Так и говорили. В общем, секретарь сельсовета написала в свидетельстве одно, а на самом деле Аляльевич, может,  старше. Или младше…
Когда-то Аляльевич из точно такого же чума переселился в новый деревянный дом. Половицы визгливо скрипели под ногами, он пугался этих звуков. Ох, как давно это было! И, вроде  бы, недавно.
    - Старым стал, - жаловался Аляльевич. - Ноги бегают не так,  руки чаут плохо держат - сижу теперь дома. Вот, чум поставил. Он мне вместо летней кухни…
Неожиданным для меня оказался в этом чуме альбом американского художника Рокуэлла Кента. Аляльевич листал его, цокал языком: хорошо, мол,  изображает тундру, всё похоже - и снег, и ослепительно голубое небо, и резкие, синие контуры сопок.
- Очень похоже, но не Пенжина! – категорично заявил Аляльевич. – Никто тундру правильно не срисует: она всё время разная…
И я объяснил, что Кент никогда не бывал на
Камчатке и рисовал Гренландию.
     - Э! Пусть Гренландия!  - махал рукой Аляльевич.-  Разве  можно всё на картине точно нарисовать?  Нет такого художника!
- Но почему-то же вам нравится этот альбом…
- Нравится, - кивнул Аляльевич. – Точно так же детям нравятся сказки, хотя они понимают: сказки – неправда. Но они поднимают человека ввысь…
   И вдруг, понизив голос,  Аляльевич сообщает:
- А я опять следы Пилячуча видел!
 Он в который раз объясняет мне, что следы Пилячуча – это такие ровные струйки на снегу. Будто наклонился кто-то и подул несколько раз в рыхлое месиво. Ещё бабушка говорила, что именно такими бывают следы от крошечной нарты Пилячуча. И другие старики на полном серьёзе рассказывали, будто бы живет он на небе - маленький, в росомашьей кухлянке.  В свои нарточки впрягает куропаток и, спустившись к земле на облаке, иногда разъезжает по тундре. Ещё говорят, что тот, кто увидит следы Пилячуча, будет счастливым.

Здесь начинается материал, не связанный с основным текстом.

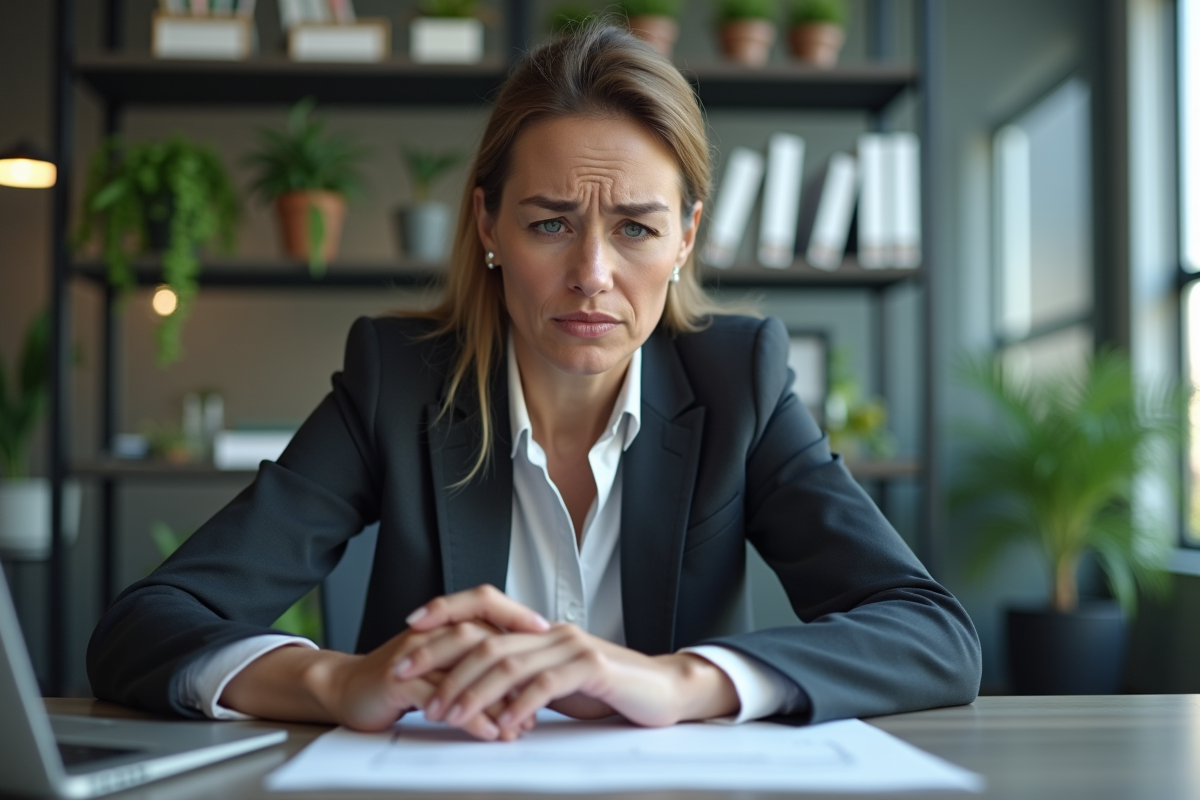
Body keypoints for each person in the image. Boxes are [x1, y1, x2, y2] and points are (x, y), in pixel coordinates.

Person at [87, 23, 981, 742]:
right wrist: (334, 678)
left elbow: (931, 633)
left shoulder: (739, 383)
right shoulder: (396, 383)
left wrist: (678, 681)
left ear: (686, 240)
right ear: (487, 222)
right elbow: (146, 626)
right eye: (552, 224)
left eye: (635, 229)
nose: (592, 272)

В  это Аляльевич не верит. Знает: никаких богов на свете нет, и
счастье зависит только от самого человека.   Не зря же его народ, живущий среди снегов, так и не смог придумать себе настоящих богов. Разве главный  из них - ворон Кутху - божество? Славен он одним: сотворил Землю из тела своего сына  Сымскалина, и стали на этой тверди люди жить. Верили, правда, коряки в  злых духов, но и они не считались всесильными.

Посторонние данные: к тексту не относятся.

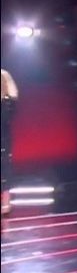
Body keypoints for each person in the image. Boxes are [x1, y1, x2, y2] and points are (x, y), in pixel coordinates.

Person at [1, 68, 19, 215]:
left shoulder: (7, 104)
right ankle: (5, 204)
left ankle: (6, 204)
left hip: (3, 138)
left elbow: (7, 116)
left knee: (5, 169)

Иногда к нам в чум заглядывал чукча Рыльтекнеут, тоже старик.
- Э,- говорил Рыл ьтегнеут,- чукчи в таких чумах не жили. Чукчи строили землянки , каркас её составляли из дерева и китовых ребер.
- Ну и что? - равнодушно произносил Аляльевич.- Архитекторы!

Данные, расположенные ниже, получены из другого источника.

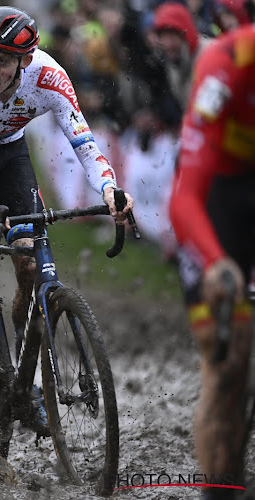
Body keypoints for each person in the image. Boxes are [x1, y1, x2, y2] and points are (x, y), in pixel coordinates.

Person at [0, 6, 134, 398]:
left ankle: (23, 365)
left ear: (25, 60)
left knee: (28, 258)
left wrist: (109, 188)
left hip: (9, 154)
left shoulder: (50, 77)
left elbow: (85, 146)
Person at [169, 23, 255, 500]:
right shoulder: (225, 65)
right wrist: (218, 262)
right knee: (229, 366)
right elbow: (184, 200)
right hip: (215, 203)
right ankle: (219, 489)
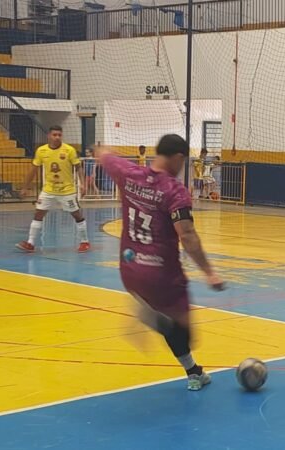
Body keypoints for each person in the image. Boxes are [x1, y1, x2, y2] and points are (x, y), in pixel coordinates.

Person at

 А ничего, - тут же переходил в оборону Рыльтегнеут.- Наши землянки теплее…
Хе! Пока ты свою землянку построишь, я в своём чуме успею пожить, свернуть его и откочевать с оленями в другое место…
Так они могли спорить хоть весь день.
-  А наши
- А ваши...
И вдруг Аляльевич, рассмеявшись, махнул рукой и опечалился:
- Да чего мы , в самого деле? На Вел войну с фашистами и в Чечню коряки  и чукчи вместе уходили. Сколько наших парней погибло! Эх!
Расчувствовавшиеся старики тут же отыскали припрятанную
Аляльевичем на крайний случай бутылку водки, спроворили быстрый стол. И вскоре тихонечко запели:" Выходила на берег
Катюша-а-а..."
А на следующее утро Аляльевич вышел из  своего дома раным - ранешенько. Небо уже розовое, и струится над селом
алый свет. Напуганные резким стуком двери, взлетают из сугроба куропатки: зимой они, совсем как сороки, перебираются поближе к людскому жилищу. Старик провожает их взглядом. Если  птицы снова в снег не прячутся - значит, хорошая установилась погода.
Представляю сейчас, как, покряхтывая, Аляльевич идёт в свой
чум, как разводит в очаге огонь и задумчиво садится на корточки. А вскорости сосед Рыльтегнеут к нему заглянет.  И станут они чаевничать и снова заведут:

- А наши…   
- А ваши…
А потом решат, что чукчам с коряками делить нечего. Ну, почти нечего. Разве что бутылочку  «белой» - одну  на двоих.